I'll take this one. I was just digging around in the code around this. We have code that prevents this on CGroups v1 systems (the issue which we encountered before, and which I'm almost certain is happening here, is that the cleanup process is launching and occupying the conmon cgroup, preventing its deletion; the solution was to set a PID limit on said cgroup before stopping the containers of the pod, to prevent the cleanup process from being launched). I presume that cgroupfs has changed sufficiently from v1 to v2 that said code does not work on RHEL9 (and likely will not work on RHEL8 + cgroupsV2 + cgroupfs either).

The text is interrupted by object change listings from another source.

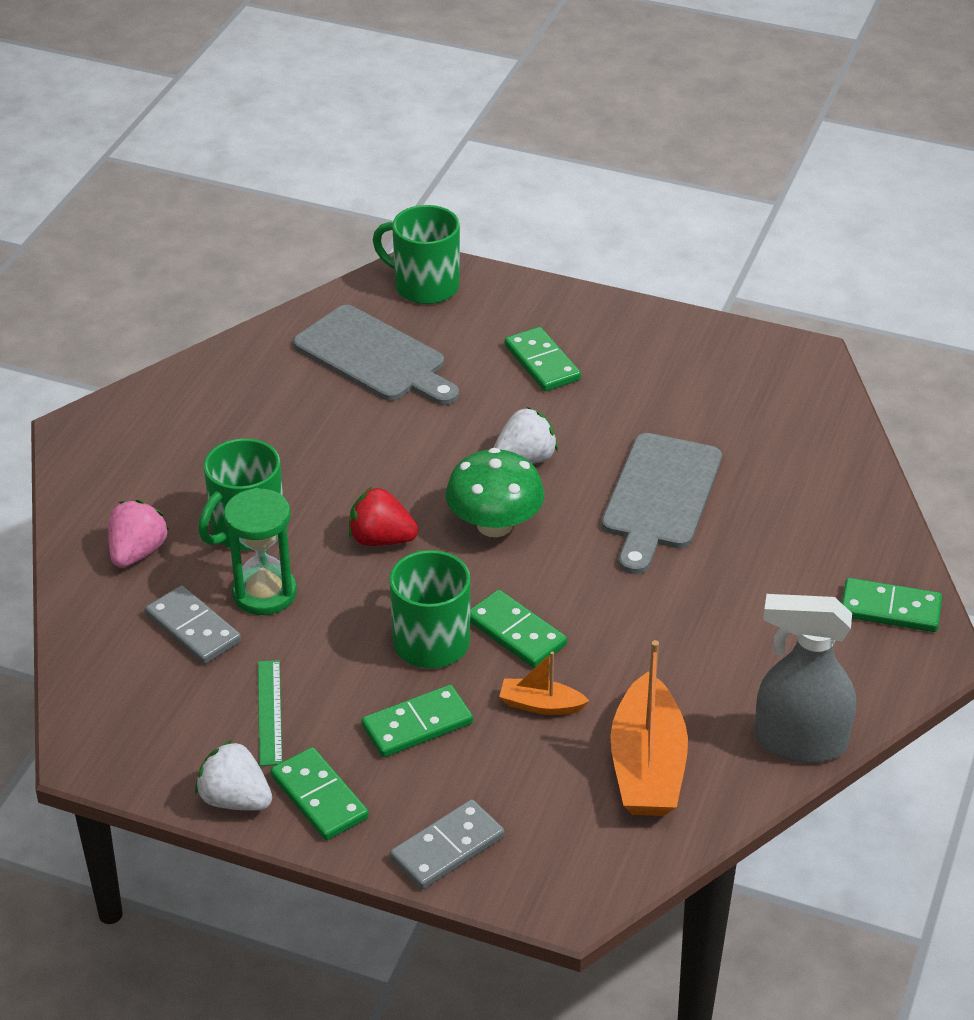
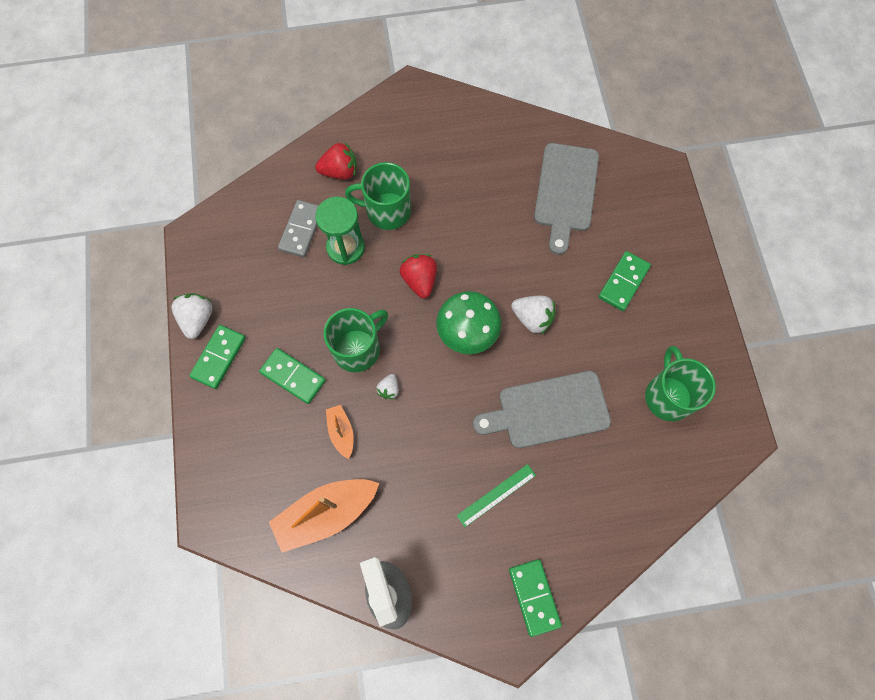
camera: 60 degrees right, 30 degrees up
(137, 552) = (340, 171): pink strawberry -> red strawberry
(269, 712) = (263, 300): green ruler -> green ruler (496, 495)
(424, 286) = (647, 181): green mug -> green mug (668, 395)
(447, 848) = (215, 439): grey domino -> none
(515, 632) = (389, 389): green domino -> white strawberry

Comment 5 RHEL Program Management 2023-02-09 07:27:47 UTC

After evaluating this issue, there are no plans to address it further or fix it in an upcoming release.  Therefore, it is being closed.  If plans change such that this issue will be fixed in an upcoming release, then the bug can be reopened.

Comment 8 Tom Sweeney 2023-05-04 20:53:11 UTC

@mheon any progress on this one?

Comment 10 Tom Sweeney 2023-07-10 17:59:56 UTC

reping @mheon

Comment 11 Matthew Heon 2023-07-10 19:28:50 UTC

The code in question appears to have been entirely removed while I was not working on this bug (was replaced as part of the effort to add resource limits to pods), so I think we can call this done. Wish I could say this was intentional and I was waiting for the code to be refactored out of existence, but this just fell lower in priority than other bugs long enough that the code changed around it.

Going to CLOSED CURRENTRELEASE given the complete removal of affected codepaths.